I am pleased an honored to be coming to you this morning from my brand new machine, the one with the even newer motherboard, located in my Inner Sanctum, just as it should be, and connected to the Internet... just as it should be. For me, it's Monday morning -- at least in terms of the work I've accomplished, or failed to accomplish this week -- but, before the colors fade, I wanted to set down how I got back to this hopeful spot....
Yesterday, I told you about my exile from the Internet. I regaled you with thrilling tales of replacing major components, wiping out all programs and files, phony IP addresses -- if you don't believe me, read it yourself -- and left you waiting, with me, for a phone call from a guy who takes care of tech issues at my wife's school.
This is Chicago, after all. In Chicago, we don't make referrals, we don't suggest that someone may be helpful -- instead, we "got a guy." As in, "I got a guy who can take care of that for you."
Guys are doled out sparingly. I mean, when you give someone your guy, he or she ("guy" in this sense is gender neutral) might then became that person's guy. Of course, if things work out, that person is in your debt.
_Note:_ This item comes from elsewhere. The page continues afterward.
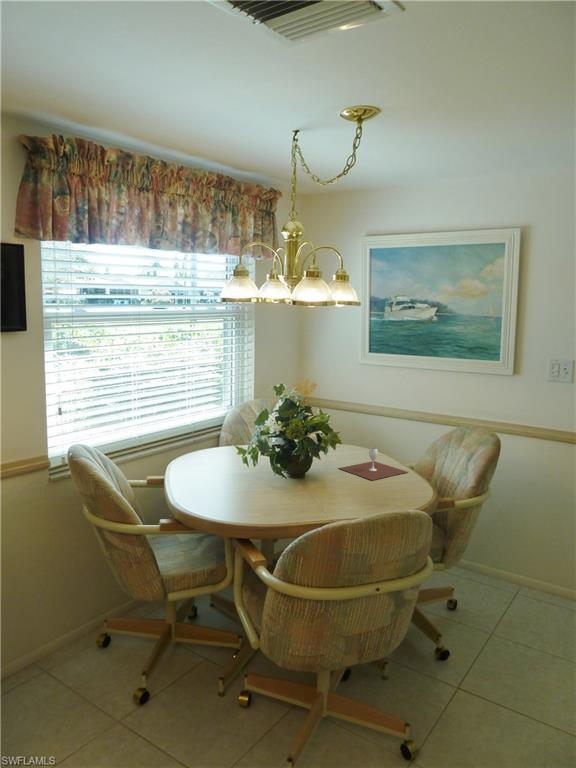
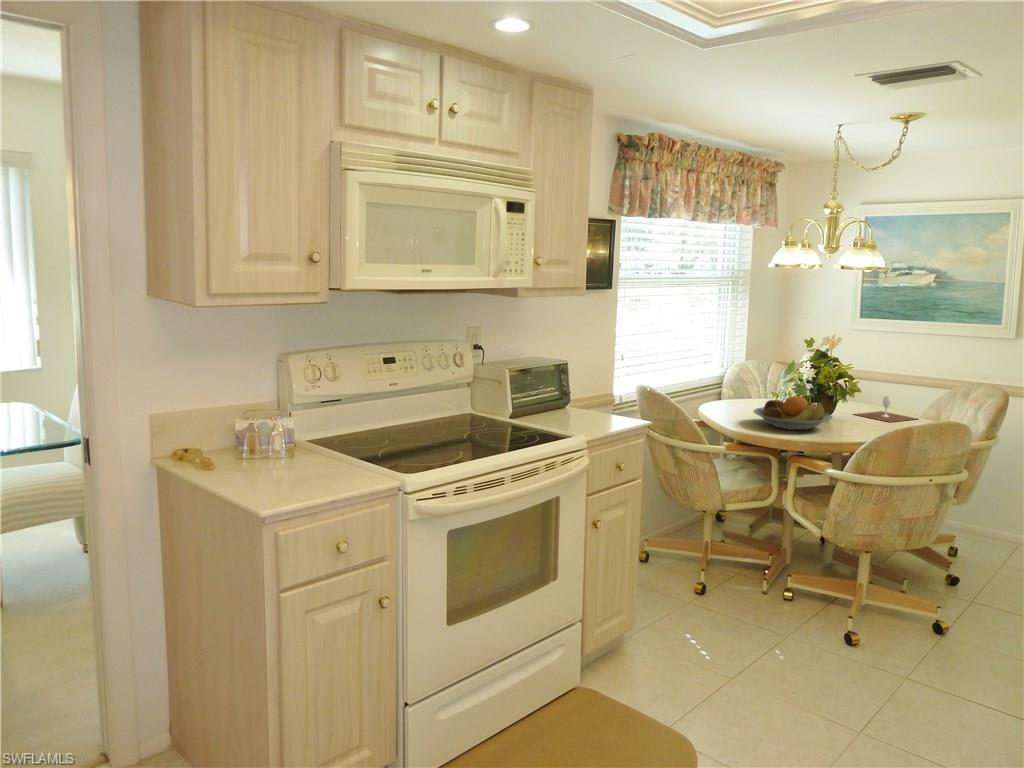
fruit bowl: none [203,458,295,504] -> present [754,396,833,430]

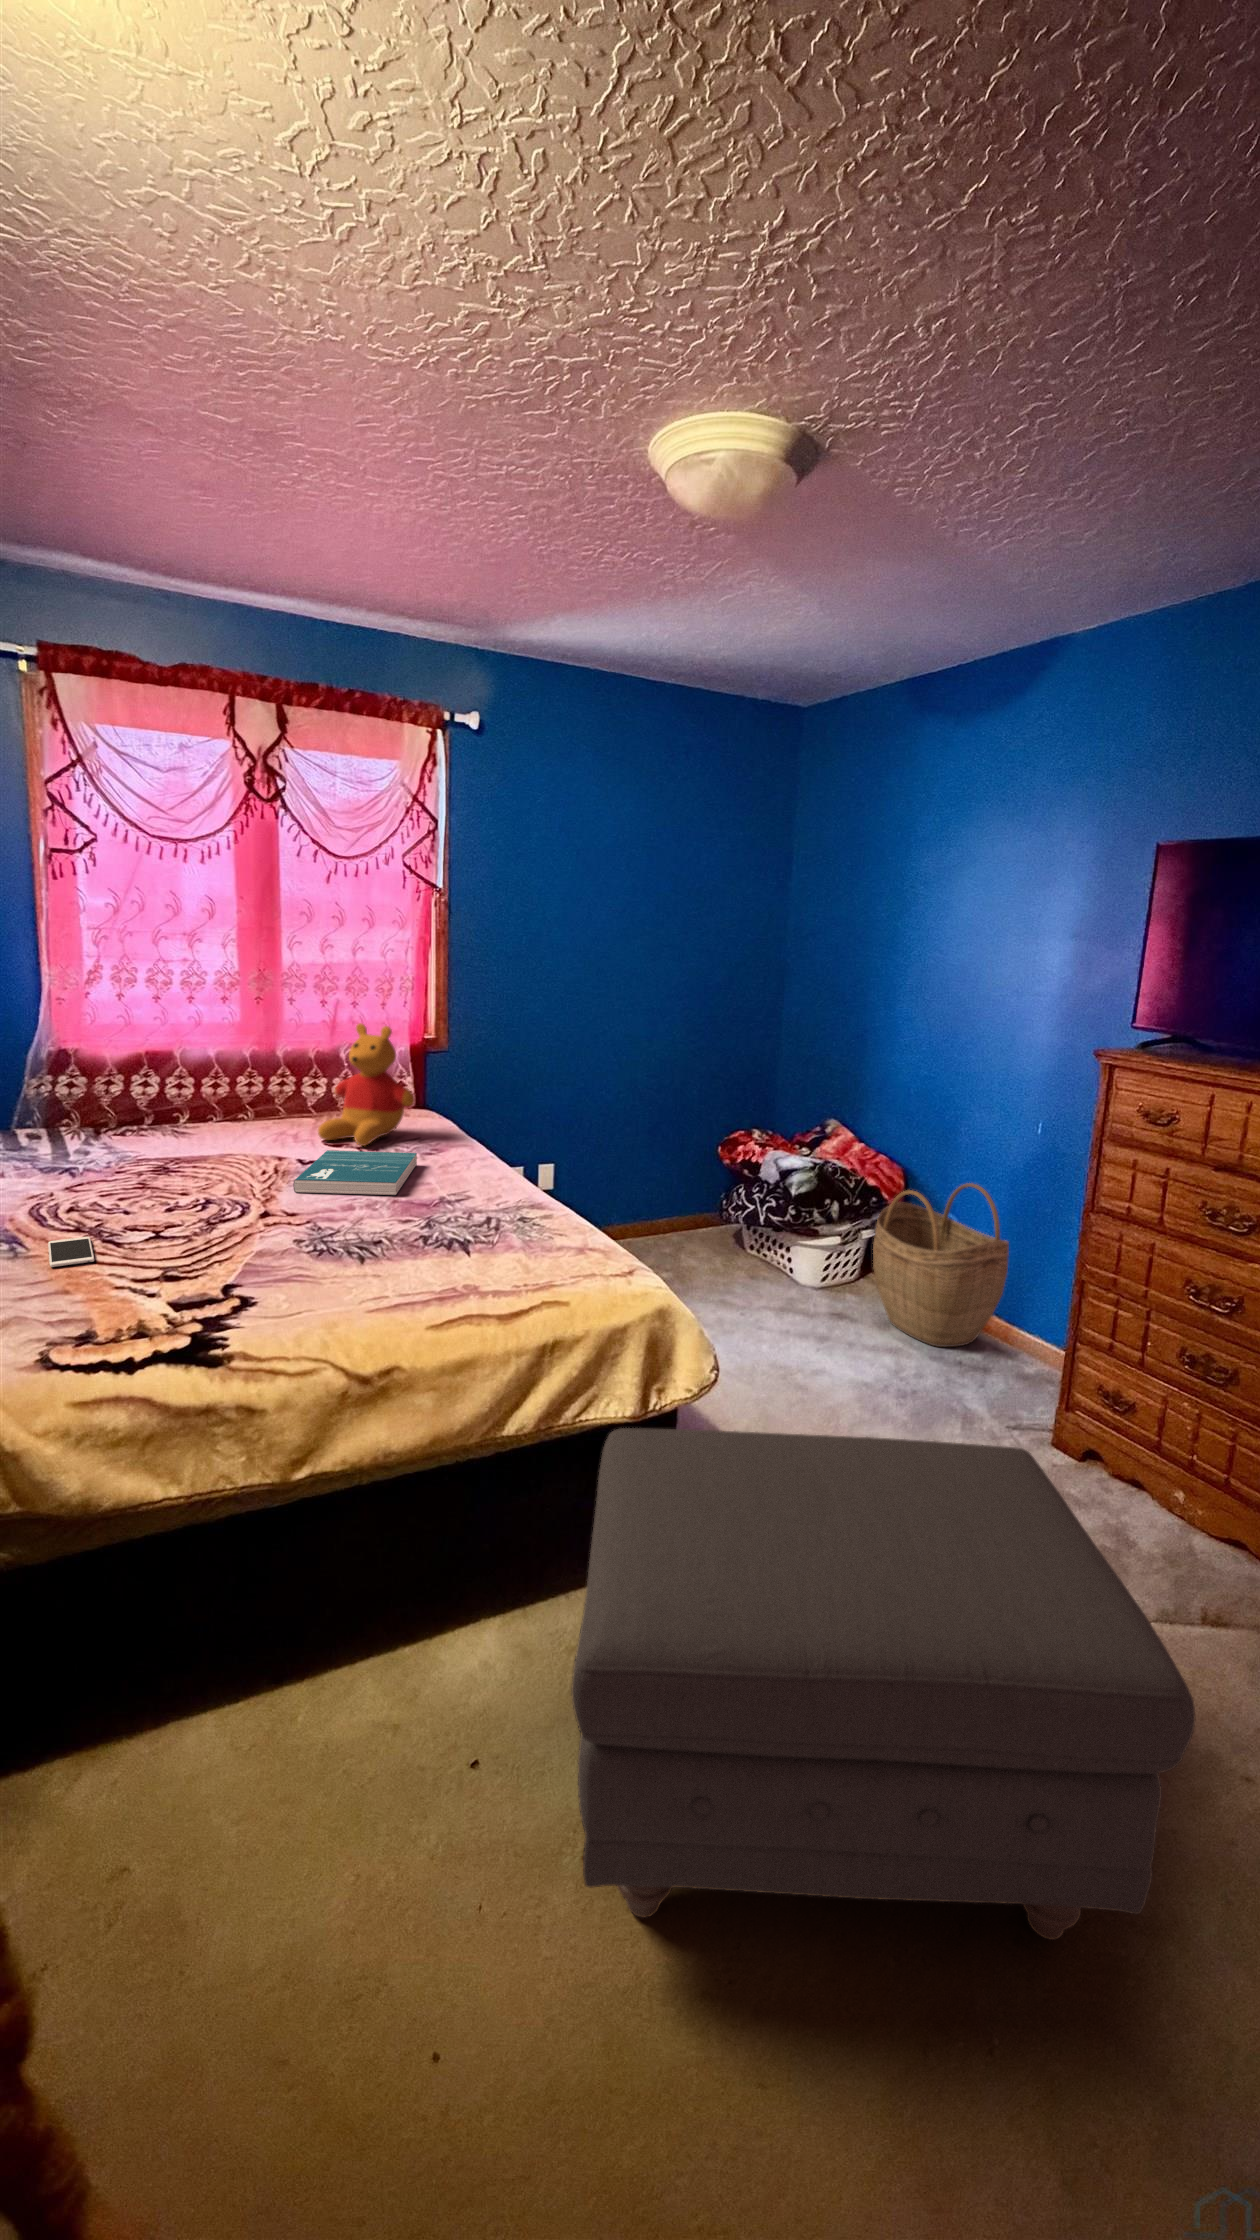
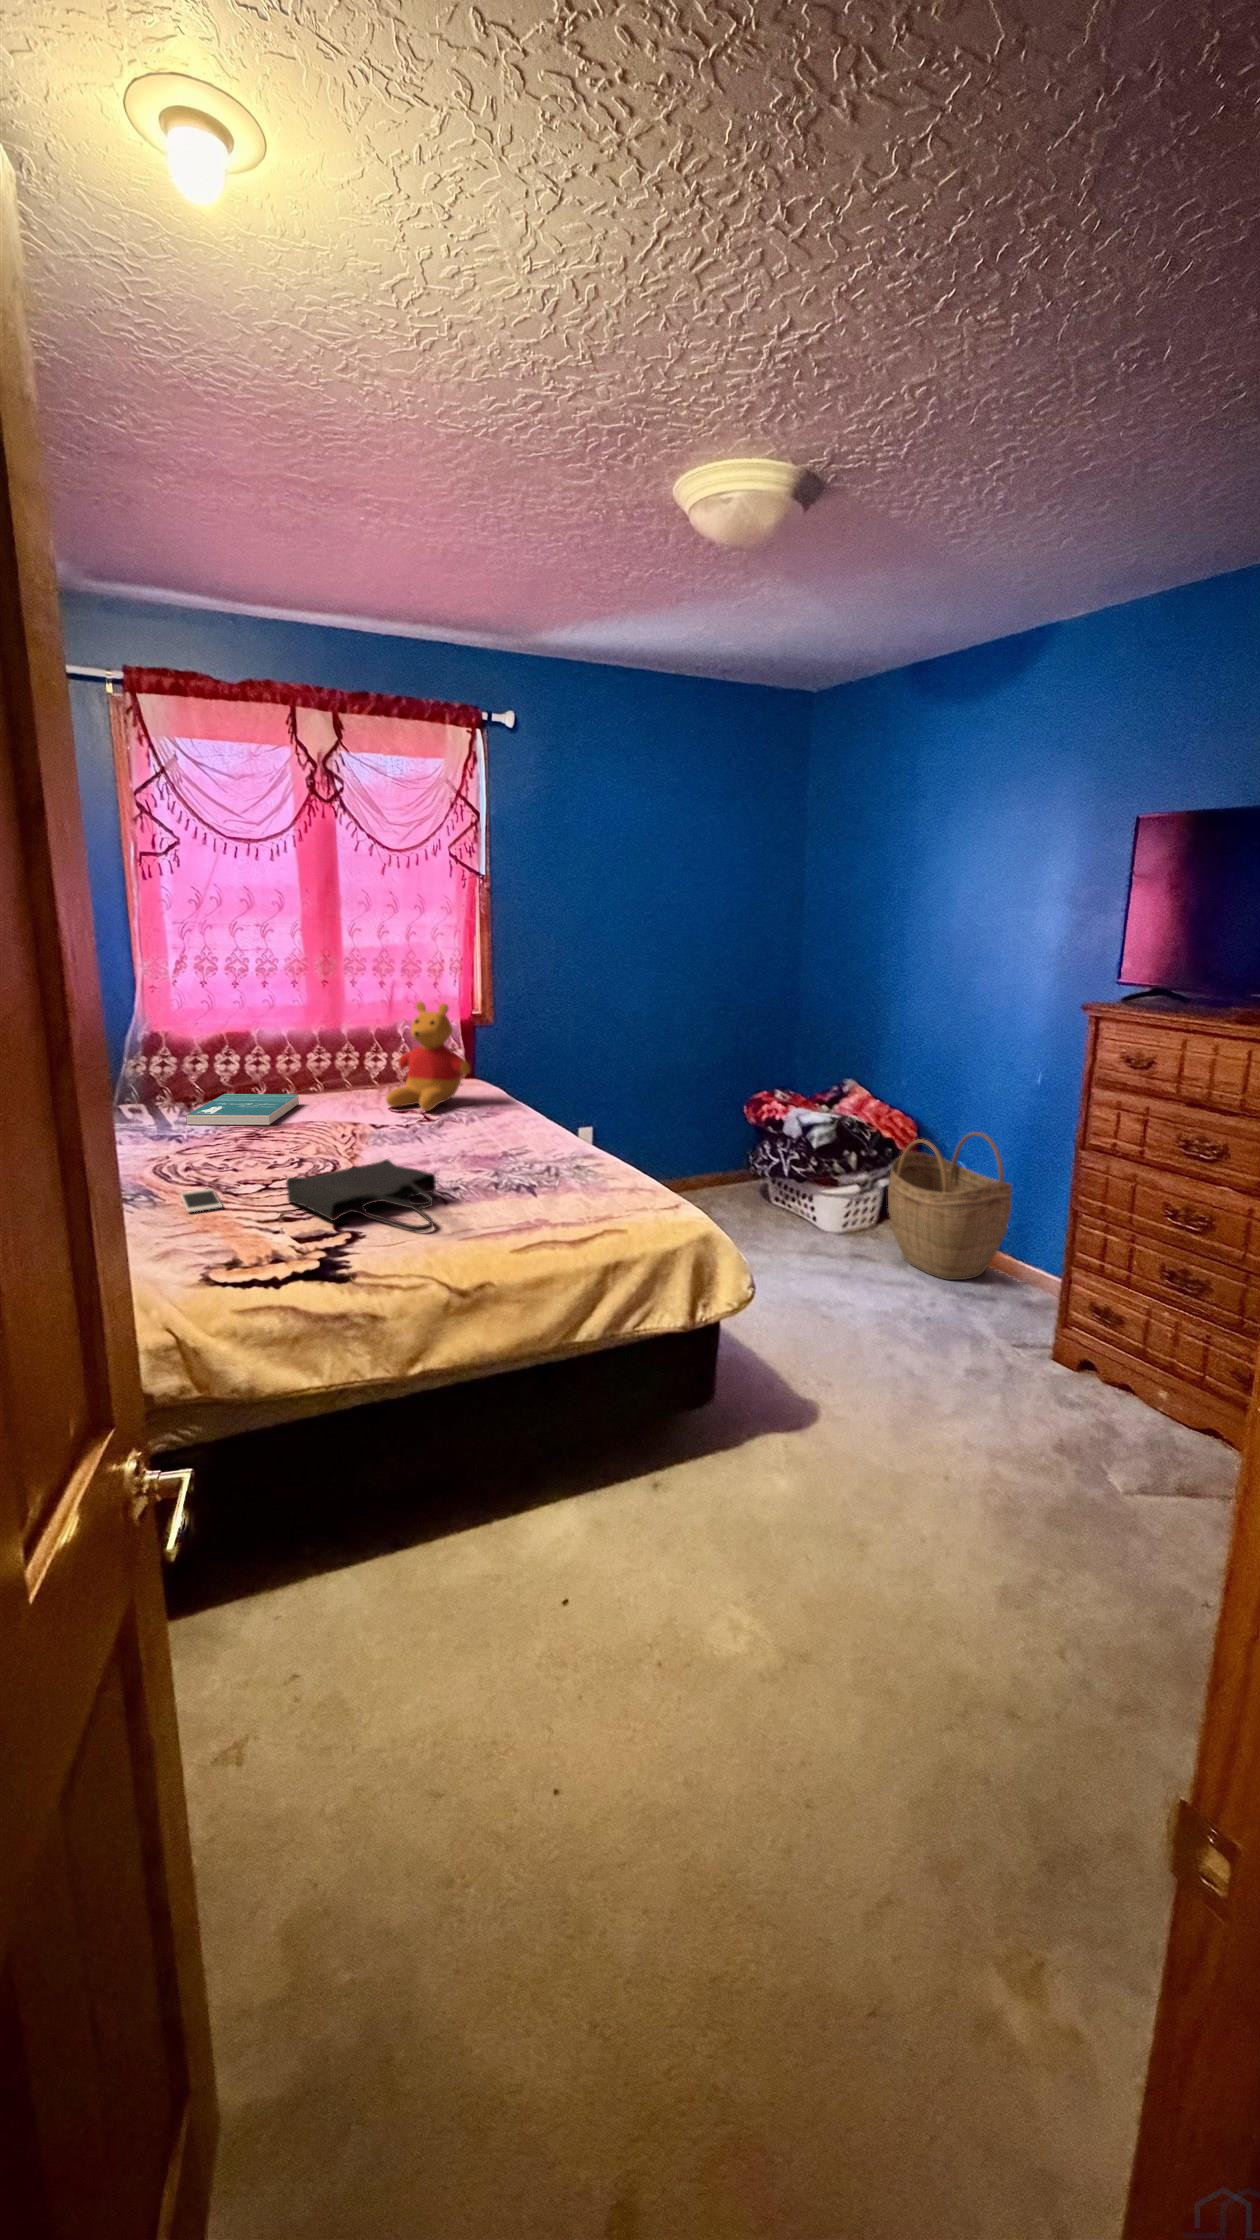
book: present [293,1150,417,1195] -> present [186,1094,299,1125]
tote bag: none [172,1206,351,1299] -> present [286,1159,436,1232]
ottoman: present [571,1428,1195,1940] -> none [652,1331,1145,1714]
Anyway, yesterday, when I left you, I was waiting for my wife's guy -- or, if you prefer, because that does look awkward on the page, her school's guy. In the meantime I'd been to court and got to talking with a colleague about my troubles. He was sympathetic. "I've been through that recently," he said. "It was awful. But now I've got some people."
"People" is the plural of "guy." It may also be a slightly more sophisticated way of saying "guy," depending on usage. Note, though, that my colleague did not volunteer the identity of his guy... or his people. If I'd been rude enough to put him on the spot by asking for a name, he'd probably not have volunteered anything. The usual response to such an improper inquiry is something like, "I've got his card back at the office." In other words, you have to call to get the guy. You've got to ask the favor.
Creationists who doubt that man evolved from simian forbears should note: This complicated accounting of personal favors is another form of primate grooming, more sophisticated than, but not unlike, one baboon picking lice out of another's fur. My colleague made an offer. That was a little favor. If I called to take him up on it, that would be asking a much bigger favor.
Well, I got back to the office and pretended to work. Mostly, though, I just waited. Because this has been wearing on me. These computer issues were weighing on me like stones being 'pressed' on a suspected witch. Put it this way: My wife came down to pick me up at the office at 9:30 Tuesday night because she was concerned that, in my distraction, I might step in front of the train instead of on to it.
Finally, the phone rang. It was 'Don' (as always... names are changed).
"Uh, hi," he began, "your wife said --"
"Don!" I interrupted. "You are the answer to a maiden's prayer!"
"I've never heard that one before," he said, undoubtedly wondering how he'd gotten roped into calling this crazy person.
It took two hours. I told him what I'd done before. I ran back and forth between my Inner Sanctum and the conference room and the closet where all the Internet connections are funneled into a pathway to the outside world. (Cordless phones are very helpful at times.) I set up the old computer back in my office. Don looked up manuals for the modem and the router and the whatchamacallit in between. Here there were all sorts of plugs jammed into a tiny corner of the shelf above the coat rack. I'd report which lights were green and which were not. I'd pull one plug, then check on whether we had a live connection in my office.
In this way, we eventually determined that we had a dead port in the router. By plugging that same cord into the whatchamacallit, we were able to reestablish a live connection to my room. But, this was not yet the end of the problem: Though my old computer could "see" the restored connection, the new one could not. Eventually, we "forced" an IP address on the new computer... and then it too saw the Internet.
And, thankfully, this morning, it still does.
Don will send me a bill. I'm hoping he will follow up also on my request for him to clear out that closet and streamline the existing rats' nest of cables and machines that we have back there. (Two of the lawyers who moved to the Undisclosed Location with us, the one who has since died and the one who moved to Florida and took the bar exam there after 36 years in practice here, shared a mini-network here. That was also tied into the secretarial station. Thus the pile of extra hardware and cables in the closet -- none of it in use but all of it operating. But we are operating through it, somehow.) I'll gladly pay the bill to simplify that as well. But the one I really owe for this happy state of affairs is Long Suffering Spouse -- because she gave me her guy. This is gonna cost me....
2 comments:
New machines can be a worry, but exciting as well.
ha! i knew it was the router! buggers.